## Try it
In the data that follows, find each line containing "from" and copy it.

## Data for the task
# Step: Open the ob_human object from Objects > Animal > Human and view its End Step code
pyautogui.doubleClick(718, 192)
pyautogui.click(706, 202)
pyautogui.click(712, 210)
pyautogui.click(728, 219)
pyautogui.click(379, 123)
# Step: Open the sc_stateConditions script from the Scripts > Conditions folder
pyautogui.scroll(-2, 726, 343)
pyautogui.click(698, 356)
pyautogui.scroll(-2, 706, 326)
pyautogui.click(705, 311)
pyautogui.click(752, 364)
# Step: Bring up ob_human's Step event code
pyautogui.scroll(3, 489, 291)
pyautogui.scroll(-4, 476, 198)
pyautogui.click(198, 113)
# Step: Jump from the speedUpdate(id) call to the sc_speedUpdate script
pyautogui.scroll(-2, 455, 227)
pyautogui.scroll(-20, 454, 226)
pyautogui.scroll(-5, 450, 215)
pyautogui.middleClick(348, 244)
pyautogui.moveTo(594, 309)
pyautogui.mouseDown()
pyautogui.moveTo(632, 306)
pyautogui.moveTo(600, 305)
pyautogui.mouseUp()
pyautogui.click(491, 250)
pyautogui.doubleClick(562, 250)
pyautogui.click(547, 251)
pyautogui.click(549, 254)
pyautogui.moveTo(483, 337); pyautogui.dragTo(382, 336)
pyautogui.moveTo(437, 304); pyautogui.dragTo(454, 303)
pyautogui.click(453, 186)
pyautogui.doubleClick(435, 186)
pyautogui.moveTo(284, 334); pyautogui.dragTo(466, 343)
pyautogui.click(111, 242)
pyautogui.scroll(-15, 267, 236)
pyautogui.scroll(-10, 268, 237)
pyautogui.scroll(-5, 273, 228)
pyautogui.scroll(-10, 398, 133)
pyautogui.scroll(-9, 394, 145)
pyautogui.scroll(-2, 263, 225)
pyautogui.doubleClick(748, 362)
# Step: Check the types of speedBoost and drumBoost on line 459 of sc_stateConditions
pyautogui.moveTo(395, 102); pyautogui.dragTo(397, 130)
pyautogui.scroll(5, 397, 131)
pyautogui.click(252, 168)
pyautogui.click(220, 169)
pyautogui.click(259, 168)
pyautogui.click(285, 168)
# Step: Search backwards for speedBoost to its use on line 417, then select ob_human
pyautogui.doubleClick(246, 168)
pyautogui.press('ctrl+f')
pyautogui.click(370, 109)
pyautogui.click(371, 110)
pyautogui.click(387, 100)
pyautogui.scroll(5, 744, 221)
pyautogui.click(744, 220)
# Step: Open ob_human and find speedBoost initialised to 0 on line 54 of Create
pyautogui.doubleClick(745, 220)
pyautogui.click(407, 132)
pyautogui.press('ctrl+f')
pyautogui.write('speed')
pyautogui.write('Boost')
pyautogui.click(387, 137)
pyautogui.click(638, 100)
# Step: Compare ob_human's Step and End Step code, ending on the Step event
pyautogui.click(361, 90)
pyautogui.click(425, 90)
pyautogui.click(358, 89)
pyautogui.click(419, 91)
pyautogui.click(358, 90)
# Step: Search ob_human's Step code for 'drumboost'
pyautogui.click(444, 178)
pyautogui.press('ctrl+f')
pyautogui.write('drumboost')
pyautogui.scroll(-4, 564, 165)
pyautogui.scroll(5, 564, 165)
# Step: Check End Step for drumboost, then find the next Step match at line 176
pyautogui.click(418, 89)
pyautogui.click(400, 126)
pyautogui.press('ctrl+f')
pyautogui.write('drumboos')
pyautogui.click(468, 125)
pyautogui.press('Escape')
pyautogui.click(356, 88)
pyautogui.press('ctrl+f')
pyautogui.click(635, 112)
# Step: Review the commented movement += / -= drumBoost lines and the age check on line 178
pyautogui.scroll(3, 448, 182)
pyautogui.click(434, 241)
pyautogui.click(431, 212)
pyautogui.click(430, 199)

## Exercise output
# Step: Open the ob_human object from Objects > Animal > Human and view its End Step code
# Step: Open the sc_stateConditions script from the Scripts > Conditions folder
# Step: Jump from the speedUpdate(id) call to the sc_speedUpdate script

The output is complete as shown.